*Excerpted records:*
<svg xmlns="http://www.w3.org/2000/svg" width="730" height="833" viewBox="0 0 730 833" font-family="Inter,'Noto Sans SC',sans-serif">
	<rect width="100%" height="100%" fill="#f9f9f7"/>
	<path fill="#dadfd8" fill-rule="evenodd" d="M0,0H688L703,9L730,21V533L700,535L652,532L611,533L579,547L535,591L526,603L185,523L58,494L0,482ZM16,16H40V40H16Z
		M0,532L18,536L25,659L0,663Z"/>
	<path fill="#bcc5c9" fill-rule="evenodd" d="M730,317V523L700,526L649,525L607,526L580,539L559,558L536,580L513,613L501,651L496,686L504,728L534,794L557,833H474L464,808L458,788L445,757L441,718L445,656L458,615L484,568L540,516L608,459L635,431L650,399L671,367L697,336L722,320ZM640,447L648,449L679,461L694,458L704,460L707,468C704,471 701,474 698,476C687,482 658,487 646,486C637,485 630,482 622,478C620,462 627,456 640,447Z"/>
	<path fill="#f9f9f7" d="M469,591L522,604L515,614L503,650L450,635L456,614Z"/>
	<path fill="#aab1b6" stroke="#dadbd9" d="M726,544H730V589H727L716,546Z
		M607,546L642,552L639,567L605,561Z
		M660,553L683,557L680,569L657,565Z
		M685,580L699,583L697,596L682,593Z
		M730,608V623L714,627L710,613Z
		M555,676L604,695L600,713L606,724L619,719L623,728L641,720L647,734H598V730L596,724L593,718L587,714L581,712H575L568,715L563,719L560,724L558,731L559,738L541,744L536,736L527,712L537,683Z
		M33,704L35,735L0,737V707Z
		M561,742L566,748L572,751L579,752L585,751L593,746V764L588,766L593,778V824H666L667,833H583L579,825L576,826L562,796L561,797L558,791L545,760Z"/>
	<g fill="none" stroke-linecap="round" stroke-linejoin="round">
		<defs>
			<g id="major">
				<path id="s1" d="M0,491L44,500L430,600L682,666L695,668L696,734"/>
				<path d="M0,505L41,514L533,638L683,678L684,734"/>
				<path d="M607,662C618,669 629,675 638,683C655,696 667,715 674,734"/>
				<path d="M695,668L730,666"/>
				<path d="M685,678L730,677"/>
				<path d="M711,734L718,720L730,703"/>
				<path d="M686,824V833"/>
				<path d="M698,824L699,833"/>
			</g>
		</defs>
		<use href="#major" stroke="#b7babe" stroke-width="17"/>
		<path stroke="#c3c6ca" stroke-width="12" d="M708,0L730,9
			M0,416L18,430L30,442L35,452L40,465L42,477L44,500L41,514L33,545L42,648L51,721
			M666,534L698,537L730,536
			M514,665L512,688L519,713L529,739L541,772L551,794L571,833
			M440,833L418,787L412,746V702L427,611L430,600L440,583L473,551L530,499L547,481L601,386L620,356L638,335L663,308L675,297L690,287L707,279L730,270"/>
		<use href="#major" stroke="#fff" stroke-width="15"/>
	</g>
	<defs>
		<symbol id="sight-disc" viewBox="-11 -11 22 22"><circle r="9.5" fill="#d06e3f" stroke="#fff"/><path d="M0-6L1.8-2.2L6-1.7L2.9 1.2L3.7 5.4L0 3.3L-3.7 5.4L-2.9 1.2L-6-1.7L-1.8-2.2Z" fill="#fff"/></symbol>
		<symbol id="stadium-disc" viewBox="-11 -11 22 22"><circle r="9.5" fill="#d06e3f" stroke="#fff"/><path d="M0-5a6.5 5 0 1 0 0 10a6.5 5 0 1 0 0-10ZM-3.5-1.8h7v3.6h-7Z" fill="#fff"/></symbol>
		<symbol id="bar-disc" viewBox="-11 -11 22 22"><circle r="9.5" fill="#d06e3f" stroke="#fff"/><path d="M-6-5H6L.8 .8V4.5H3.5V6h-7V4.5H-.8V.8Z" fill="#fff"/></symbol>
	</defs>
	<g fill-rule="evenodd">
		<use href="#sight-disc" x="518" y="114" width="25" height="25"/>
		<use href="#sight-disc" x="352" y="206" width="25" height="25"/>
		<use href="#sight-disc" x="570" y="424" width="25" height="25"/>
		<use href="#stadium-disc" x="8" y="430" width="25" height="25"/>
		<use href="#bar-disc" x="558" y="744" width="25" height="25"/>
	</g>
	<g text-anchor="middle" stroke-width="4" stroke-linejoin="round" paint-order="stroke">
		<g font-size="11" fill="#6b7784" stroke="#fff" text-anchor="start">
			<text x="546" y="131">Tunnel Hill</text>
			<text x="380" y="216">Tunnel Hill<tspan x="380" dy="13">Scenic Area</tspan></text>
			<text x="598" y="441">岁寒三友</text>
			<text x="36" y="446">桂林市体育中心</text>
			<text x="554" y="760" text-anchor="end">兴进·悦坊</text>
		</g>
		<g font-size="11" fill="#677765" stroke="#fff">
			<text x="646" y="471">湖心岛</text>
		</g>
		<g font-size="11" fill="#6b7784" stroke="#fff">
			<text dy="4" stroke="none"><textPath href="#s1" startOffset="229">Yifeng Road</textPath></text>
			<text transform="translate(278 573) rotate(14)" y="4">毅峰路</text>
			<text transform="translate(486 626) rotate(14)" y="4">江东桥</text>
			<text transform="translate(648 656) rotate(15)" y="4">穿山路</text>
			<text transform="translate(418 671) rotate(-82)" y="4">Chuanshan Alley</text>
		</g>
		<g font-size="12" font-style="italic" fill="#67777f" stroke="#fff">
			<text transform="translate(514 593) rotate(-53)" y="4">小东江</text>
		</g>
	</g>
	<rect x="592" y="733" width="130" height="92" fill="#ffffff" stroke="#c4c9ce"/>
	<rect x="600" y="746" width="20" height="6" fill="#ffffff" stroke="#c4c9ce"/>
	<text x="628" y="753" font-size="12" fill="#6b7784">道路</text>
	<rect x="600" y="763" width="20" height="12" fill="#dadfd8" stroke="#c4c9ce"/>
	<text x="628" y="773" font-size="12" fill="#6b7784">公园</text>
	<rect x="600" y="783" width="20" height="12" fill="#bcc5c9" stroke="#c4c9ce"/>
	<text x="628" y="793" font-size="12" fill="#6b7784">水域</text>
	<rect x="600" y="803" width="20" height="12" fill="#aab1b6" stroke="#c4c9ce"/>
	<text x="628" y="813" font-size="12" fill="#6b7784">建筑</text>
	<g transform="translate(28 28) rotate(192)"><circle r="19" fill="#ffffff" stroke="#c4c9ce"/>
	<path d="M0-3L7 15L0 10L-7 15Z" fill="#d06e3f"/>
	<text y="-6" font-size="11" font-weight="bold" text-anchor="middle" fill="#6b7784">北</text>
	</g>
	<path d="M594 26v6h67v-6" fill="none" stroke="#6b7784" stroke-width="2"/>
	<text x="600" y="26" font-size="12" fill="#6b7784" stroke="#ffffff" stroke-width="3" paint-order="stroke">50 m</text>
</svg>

* * *

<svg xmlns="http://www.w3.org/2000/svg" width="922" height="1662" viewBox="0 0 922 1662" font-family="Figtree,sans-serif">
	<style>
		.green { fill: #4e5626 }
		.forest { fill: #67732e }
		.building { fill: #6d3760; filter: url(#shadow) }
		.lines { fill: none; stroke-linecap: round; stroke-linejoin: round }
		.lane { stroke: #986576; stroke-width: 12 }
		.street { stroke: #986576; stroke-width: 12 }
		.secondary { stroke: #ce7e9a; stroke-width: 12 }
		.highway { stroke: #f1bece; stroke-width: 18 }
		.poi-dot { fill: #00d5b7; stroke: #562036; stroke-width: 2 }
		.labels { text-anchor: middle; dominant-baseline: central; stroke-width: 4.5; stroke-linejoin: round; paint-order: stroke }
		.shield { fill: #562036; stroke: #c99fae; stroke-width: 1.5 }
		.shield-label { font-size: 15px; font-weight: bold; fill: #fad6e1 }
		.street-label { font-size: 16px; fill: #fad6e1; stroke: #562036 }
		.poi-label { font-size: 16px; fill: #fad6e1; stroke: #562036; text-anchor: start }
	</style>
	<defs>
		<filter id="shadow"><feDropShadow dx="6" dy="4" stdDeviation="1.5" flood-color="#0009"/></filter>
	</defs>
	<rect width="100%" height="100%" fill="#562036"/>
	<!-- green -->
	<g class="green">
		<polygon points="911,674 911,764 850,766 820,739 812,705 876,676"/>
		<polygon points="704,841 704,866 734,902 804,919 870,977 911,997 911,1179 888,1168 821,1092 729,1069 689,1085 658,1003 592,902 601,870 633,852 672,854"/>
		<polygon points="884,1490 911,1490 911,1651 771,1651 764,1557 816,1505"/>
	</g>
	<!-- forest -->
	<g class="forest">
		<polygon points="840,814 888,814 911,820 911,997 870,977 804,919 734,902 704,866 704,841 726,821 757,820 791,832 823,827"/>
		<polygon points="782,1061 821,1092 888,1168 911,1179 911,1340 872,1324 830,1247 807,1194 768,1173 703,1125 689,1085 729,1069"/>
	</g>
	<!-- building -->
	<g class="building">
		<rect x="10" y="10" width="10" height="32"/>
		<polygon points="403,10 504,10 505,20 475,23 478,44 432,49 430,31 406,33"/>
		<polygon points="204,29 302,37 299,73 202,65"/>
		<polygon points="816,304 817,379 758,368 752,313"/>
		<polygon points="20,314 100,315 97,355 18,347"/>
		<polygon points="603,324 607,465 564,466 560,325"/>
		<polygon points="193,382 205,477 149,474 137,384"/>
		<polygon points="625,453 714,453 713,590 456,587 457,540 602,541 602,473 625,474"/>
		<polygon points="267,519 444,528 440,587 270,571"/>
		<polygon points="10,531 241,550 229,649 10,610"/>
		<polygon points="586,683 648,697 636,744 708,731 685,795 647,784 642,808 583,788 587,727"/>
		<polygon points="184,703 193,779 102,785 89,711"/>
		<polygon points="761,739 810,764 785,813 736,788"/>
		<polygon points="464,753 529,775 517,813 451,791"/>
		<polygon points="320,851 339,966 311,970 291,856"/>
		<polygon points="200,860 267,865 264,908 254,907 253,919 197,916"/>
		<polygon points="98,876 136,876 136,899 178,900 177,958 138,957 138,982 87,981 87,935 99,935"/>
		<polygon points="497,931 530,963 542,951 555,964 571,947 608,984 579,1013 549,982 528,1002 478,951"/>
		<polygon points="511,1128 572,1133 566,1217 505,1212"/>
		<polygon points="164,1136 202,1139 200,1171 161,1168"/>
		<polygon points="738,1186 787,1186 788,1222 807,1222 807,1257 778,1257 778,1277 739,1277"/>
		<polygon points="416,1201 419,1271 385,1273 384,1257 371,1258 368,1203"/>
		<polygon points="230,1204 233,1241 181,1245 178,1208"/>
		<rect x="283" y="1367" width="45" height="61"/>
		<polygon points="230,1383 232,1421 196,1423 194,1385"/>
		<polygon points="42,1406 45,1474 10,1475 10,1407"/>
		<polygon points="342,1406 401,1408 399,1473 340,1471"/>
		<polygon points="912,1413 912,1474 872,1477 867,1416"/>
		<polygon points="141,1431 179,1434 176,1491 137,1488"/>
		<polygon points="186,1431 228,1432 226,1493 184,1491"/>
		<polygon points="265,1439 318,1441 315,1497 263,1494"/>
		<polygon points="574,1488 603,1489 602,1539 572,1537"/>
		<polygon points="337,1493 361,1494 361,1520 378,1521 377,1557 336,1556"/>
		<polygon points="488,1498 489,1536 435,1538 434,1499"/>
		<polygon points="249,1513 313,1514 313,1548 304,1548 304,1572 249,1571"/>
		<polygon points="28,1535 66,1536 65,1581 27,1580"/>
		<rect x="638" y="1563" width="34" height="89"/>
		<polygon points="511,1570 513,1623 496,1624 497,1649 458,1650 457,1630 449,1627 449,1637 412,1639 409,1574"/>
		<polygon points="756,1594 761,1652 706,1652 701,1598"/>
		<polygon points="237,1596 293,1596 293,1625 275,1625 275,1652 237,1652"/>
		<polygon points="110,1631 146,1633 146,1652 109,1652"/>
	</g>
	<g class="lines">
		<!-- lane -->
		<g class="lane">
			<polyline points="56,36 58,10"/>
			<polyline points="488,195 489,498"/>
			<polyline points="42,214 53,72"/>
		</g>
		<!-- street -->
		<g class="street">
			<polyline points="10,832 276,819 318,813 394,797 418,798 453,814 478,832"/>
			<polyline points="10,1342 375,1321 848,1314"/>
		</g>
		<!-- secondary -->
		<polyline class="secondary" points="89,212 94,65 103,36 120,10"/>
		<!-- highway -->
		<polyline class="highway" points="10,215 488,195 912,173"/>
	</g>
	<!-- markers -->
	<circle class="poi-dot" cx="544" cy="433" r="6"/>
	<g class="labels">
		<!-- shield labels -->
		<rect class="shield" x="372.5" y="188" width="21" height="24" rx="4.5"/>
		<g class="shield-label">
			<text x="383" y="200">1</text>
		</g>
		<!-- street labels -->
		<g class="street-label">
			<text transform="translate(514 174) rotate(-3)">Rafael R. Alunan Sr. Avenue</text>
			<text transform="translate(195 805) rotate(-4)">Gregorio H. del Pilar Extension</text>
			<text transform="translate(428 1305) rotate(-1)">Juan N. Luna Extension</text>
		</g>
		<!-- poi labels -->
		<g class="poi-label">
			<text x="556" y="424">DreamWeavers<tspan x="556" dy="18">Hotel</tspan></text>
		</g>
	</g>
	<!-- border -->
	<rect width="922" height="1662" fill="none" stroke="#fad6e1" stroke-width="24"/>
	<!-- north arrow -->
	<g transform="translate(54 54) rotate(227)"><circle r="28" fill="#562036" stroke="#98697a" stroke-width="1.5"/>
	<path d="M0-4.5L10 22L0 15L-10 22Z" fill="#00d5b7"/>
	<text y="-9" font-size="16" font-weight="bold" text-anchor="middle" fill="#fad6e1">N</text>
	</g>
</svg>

*Directions for this task:* Using the listing above, pick out each line that contains the word "linecap", then copy it.

*Exercise answer:*
	<g fill="none" stroke-linecap="round" stroke-linejoin="round">
		.lines { fill: none; stroke-linecap: round; stroke-linejoin: round }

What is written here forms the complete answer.